*Problem set*:
(1) According to the blog post about keeping up with technology, why does the writer love email? Answer in one to three sentences.
(2) Please write a continuation of the blog post about keeping up with technology, picking up after its last sentence.

My eldest daughter has her own blog about Life on Capitol Hill in Seattle, and I got a mention when she found out I have started this one. It vastly amused her that I have found my way into the blogosphere. She really gets a kick out of my participating in all these modern contraptions, despite my having come from the days when the idea of computers in your house ran along the line of Danny Dunn and the Homework Machine. Yes, it is/was a real book. If you really want to see how far we have come, give that a gander. Horse and buggy I kid you not. When I started at my present job 15 years ago, my computer did not have Windows, and I was using the Word Perfect word processing program like a big electronic typewriter. I don't remember why, now, but when we first got Windows on our office machines, I kept inadvertently closing (unsaved) whatever I was working on. That seems so funny and antiquated to me now.
Kids gather round and Grandmama will tell you how faxes used to come through the receiver of a phone (you had to answer the phone yourself, and put it on the fax cradle) and were printed onto a paper wrapped around a metal cylinder. Now you can download your boarding pass onto your Iphone...well if you are not a T Rex like myself who does not (yet) own an IPhone....
Times they area changin' and Mom is coming along with them, if not at top speed. I do love email, because I can send forth my letters of protest (political, customer service, product complaint oriented or otherwise) and get responses in far less time than the old Pony Express style of the mailed letter. Terrible typist that I am, being able to edit and correct without that white liquid or erasable paper is a Godsend. Anyone who had seen my handwriting considers themselves blessed that I can use Word.

Saved entries
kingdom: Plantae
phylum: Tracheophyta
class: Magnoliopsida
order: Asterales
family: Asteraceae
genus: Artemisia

*Responses by task*:
(1) The writer loves email because it lets her send letters of protest, whether political, about customer service, about a product or otherwise, and get responses in far less time than a mailed letter, which she compares to the old Pony Express.

(2)
There is also the matter of my deep-seated need to protest those things not right, by writing . Nothing doth so feed the wrath of she who must email like someone else's snark and/or density when a word processor is handily nearby. I have two teed up right now over a 1) A glitch in the computer of my medical group's new prescription processor that is causing me to have to pay triple my usual co-pay and 2) My cable provider's postcard announcing that they are fighting the good fight (to pay as little as possible) with block of cable stations which are my standard weekend viewing, the result of which may be the vanishing act of said stations from my channel lineup. Oh no you didn't! Fighting for me, you say? Fighting to pay the smallest fees for broadcast rights, all the while steadily increasing my monthly bill? I want my HGTV! Ah well, that is a post for another day.
I am figuratively sharpening my quill.